● WHAT YOU ARE ASKED TO DO
What is needed here is an exact copy of every entry.

Structured diff data

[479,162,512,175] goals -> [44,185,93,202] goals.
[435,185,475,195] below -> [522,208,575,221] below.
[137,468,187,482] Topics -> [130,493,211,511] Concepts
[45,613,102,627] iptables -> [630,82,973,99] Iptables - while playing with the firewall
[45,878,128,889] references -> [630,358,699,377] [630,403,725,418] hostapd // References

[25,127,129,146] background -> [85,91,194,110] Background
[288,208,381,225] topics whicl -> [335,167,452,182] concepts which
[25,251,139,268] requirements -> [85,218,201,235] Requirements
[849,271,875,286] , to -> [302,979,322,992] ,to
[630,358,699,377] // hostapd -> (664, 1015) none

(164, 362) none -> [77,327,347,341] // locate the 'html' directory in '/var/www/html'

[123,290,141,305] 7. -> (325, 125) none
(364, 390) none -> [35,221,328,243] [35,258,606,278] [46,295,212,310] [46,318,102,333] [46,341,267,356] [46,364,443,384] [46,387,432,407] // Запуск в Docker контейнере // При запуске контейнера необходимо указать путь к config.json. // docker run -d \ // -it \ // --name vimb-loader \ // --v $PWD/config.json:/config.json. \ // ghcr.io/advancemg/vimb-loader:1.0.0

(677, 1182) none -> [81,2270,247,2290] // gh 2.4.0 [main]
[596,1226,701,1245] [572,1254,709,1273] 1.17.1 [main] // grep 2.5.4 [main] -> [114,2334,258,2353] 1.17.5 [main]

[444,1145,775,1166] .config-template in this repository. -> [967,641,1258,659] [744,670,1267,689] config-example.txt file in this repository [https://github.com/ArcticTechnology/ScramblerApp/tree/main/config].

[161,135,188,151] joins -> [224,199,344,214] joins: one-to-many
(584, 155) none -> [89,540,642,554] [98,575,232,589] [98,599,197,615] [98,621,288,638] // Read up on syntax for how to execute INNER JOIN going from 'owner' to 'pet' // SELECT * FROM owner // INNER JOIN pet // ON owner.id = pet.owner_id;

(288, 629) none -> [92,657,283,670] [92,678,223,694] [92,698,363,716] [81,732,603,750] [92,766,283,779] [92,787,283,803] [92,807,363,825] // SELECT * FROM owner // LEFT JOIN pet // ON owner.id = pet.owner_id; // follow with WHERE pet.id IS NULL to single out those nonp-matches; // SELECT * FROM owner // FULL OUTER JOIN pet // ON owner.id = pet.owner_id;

● WRITTEN RESPONSE
[479,162,512,175] goals -> [44,185,93,202] goals.
[435,185,475,195] below -> [522,208,575,221] below.
[137,468,187,482] Topics -> [130,493,211,511] Concepts
[45,613,102,627] iptables -> [630,82,973,99] Iptables - while playing with the firewall
[45,878,128,889] references -> [630,358,699,377] [630,403,725,418] hostapd // References

[25,127,129,146] background -> [85,91,194,110] Background
[288,208,381,225] topics whicl -> [335,167,452,182] concepts which
[25,251,139,268] requirements -> [85,218,201,235] Requirements
[849,271,875,286] , to -> [302,979,322,992] ,to
[630,358,699,377] // hostapd -> (664, 1015) none

(164, 362) none -> [77,327,347,341] // locate the 'html' directory in '/var/www/html'

[123,290,141,305] 7. -> (325, 125) none
(364, 390) none -> [35,221,328,243] [35,258,606,278] [46,295,212,310] [46,318,102,333] [46,341,267,356] [46,364,443,384] [46,387,432,407] // Запуск в Docker контейнере // При запуске контейнера необходимо указать путь к config.json. // docker run -d \ // -it \ // --name vimb-loader \ // --v $PWD/config.json:/config.json. \ // ghcr.io/advancemg/vimb-loader:1.0.0

(677, 1182) none -> [81,2270,247,2290] // gh 2.4.0 [main]
[596,1226,701,1245] [572,1254,709,1273] 1.17.1 [main] // grep 2.5.4 [main] -> [114,2334,258,2353] 1.17.5 [main]

[444,1145,775,1166] .config-template in this repository. -> [967,641,1258,659] [744,670,1267,689] config-example.txt file in this repository [https://github.com/ArcticTechnology/ScramblerApp/tree/main/config].

[161,135,188,151] joins -> [224,199,344,214] joins: one-to-many
(584, 155) none -> [89,540,642,554] [98,575,232,589] [98,599,197,615] [98,621,288,638] // Read up on syntax for how to execute INNER JOIN going from 'owner' to 'pet' // SELECT * FROM owner // INNER JOIN pet // ON owner.id = pet.owner_id;

(288, 629) none -> [92,657,283,670] [92,678,223,694] [92,698,363,716] [81,732,603,750] [92,766,283,779] [92,787,283,803] [92,807,363,825] // SELECT * FROM owner // LEFT JOIN pet // ON owner.id = pet.owner_id; // follow with WHERE pet.id IS NULL to single out those nonp-matches; // SELECT * FROM owner // FULL OUTER JOIN pet // ON owner.id = pet.owner_id;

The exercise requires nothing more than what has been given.